- Born: October 10, 1912 Waterbury, Connecticut, U.S.
- Died: April 28, 2005 (aged 92) Berkeley, California, U.S.
- Education: Yale
- Occupations: Writer, Ghostwriter, Research Associate
- Writing career
- Genres: Non-Fiction, Juvenile Fiction
- Subjects: Bartolomé de las Casas, Latin America

= Helen Rand Parish =

American writer (1912–2005)

Helen Rand Parish (October 10, 1912 – April 28, 2005) was an American writer, linguist, and social justice scholar.

==Early life and education==
Parish and her twin sister, Olive, were born in Waterbury, Connecticut, on October 10, 1912. At a young age, the twins became research subjects of Arnold Gesell, a child development pioneer who founded the Yale Clinic of Child Development. The twins graduated summa cum laude from college and went on to receive master's degrees in American literature from Yale University by the age of 17. The Parish sisters also did graduate studies on Latin American problems at USC. Helen went on to study at the National University in Mexico City and eventually moved to Berkeley in 1936, where she settled. Parish was drawn there by Latin American scholar Eugene Bolton, who accepted both Helen and Olive into his seminar on 16th-Century Spanish colonial history.

==Writing==
Parish began her writing career in journalism, first with the Atlanta Constitution, writing with her sister under the joint byline "The Parish Twins," and later for other papers including the New York Daily Mirror and the New York Times. They frequently collaborated on stories with their mother who was also a writer.

Parish worked as a free-lance writer, ghost-writing a number of books for Viking Press, as well as pursuing her scholarly interests at Bancroft Library at UC Berkeley. Parish eventually became a research associate there, where she assembled the world's largest collection of rare Las Casas books and documents.
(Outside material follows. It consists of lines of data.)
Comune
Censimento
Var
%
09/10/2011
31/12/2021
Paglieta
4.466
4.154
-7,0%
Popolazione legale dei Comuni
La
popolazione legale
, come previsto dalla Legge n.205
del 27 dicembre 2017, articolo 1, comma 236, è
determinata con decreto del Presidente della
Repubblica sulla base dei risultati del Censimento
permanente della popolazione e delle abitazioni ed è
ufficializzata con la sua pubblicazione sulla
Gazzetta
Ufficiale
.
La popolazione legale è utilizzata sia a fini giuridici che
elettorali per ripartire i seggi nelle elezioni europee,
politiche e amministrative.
As a bi-lingual writer, Parish wrote in English and Spanish, focusing mainly on non-fiction books and essays on the life and writings of Bartolomé de las Casas, as well as themes of Christianity and Central America, the relationship between Latin America and the United States, and Spanish American literature. Parish co-wrote with Henry Raup Wagner: "The Life and Writings of Bartolome de Las Casas" (1967). Additionally, Parish wrote three juvenile fiction books, all with different ancient history motifs. Parish was a strong supporter for the canonization of Bartolome de las Casas. Understanding that canonizations can take centuries, Parish remarked in 1992: "I have never asked to live to see the canonization, only to finish my work."

At Cesar Chavez Park in Berkeley, California, a memorial plaque for Parish sits attached to a large rock.